Repeat every entry exactly as it stands. Omit the images.

§ Supplied data
----------
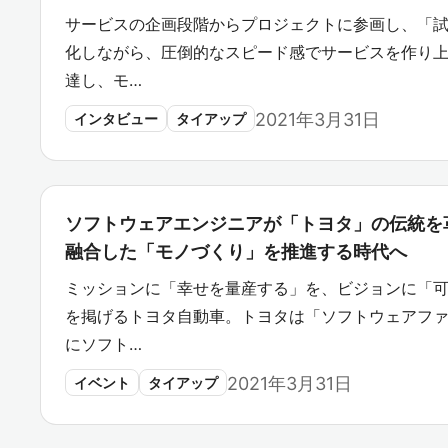
サービスの企画段階からプロジェクトに参画し、「
化しながら、圧倒的なスピード感でサービスを作り上
達し、モ…
2021年3月31日
インタビュー
タイアップ
ソフトウェアエンジニアが「トヨタ」の伝統を
融合した「モノづくり」を推進する時代へ
ミッションに「幸せを量産する」を、ビジョンに「
を掲げるトヨタ自動車。トヨタは「ソフトウェアフ
にソフト…
2021年3月31日
イベント
タイアップ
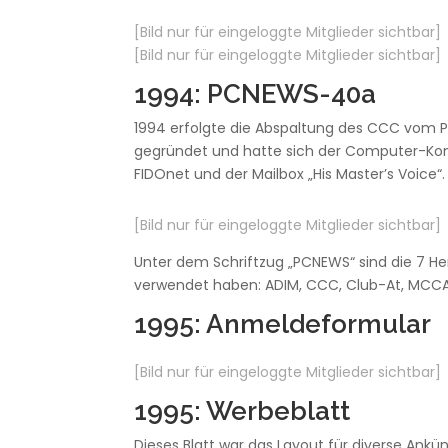
[Bild nur für eingeloggte Mitglieder sichtbar]
[Bild nur für eingeloggte Mitglieder sichtbar]
1994: PCNEWS-40a
1994 erfolgte die Abspaltung des CCC vom 
gegründet und hatte sich der Computer-Ko
FIDOnet und der Mailbox „His Master’s Voice“.
[Bild nur für eingeloggte Mitglieder sichtbar]
Unter dem Schriftzug „PCNEWS“ sind die 7 He
verwendet haben: ADIM, CCC, Club-At, MCCA
1995: Anmeldeformular
[Bild nur für eingeloggte Mitglieder sichtbar]
1995: Werbeblatt
Dieses Blatt war das Layout für diverse Ankü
----------
§ Written response
サービスの企画段階からプロジェクトに参画し、「
化しながら、圧倒的なスピード感でサービスを作り上
達し、モ…
2021年3月31日
インタビュー
タイアップ
ソフトウェアエンジニアが「トヨタ」の伝統を
融合した「モノづくり」を推進する時代へ
ミッションに「幸せを量産する」を、ビジョンに「
を掲げるトヨタ自動車。トヨタは「ソフトウェアフ
にソフト…
2021年3月31日
イベント
タイアップ
[Bild nur für eingeloggte Mitglieder sichtbar]
[Bild nur für eingeloggte Mitglieder sichtbar]
1994: PCNEWS-40a
1994 erfolgte die Abspaltung des CCC vom 
gegründet und hatte sich der Computer-Ko
FIDOnet und der Mailbox „His Master’s Voice“.
[Bild nur für eingeloggte Mitglieder sichtbar]
Unter dem Schriftzug „PCNEWS“ sind die 7 He
verwendet haben: ADIM, CCC, Club-At, MCCA
1995: Anmeldeformular
[Bild nur für eingeloggte Mitglieder sichtbar]
1995: Werbeblatt
Dieses Blatt war das Layout für diverse Ankü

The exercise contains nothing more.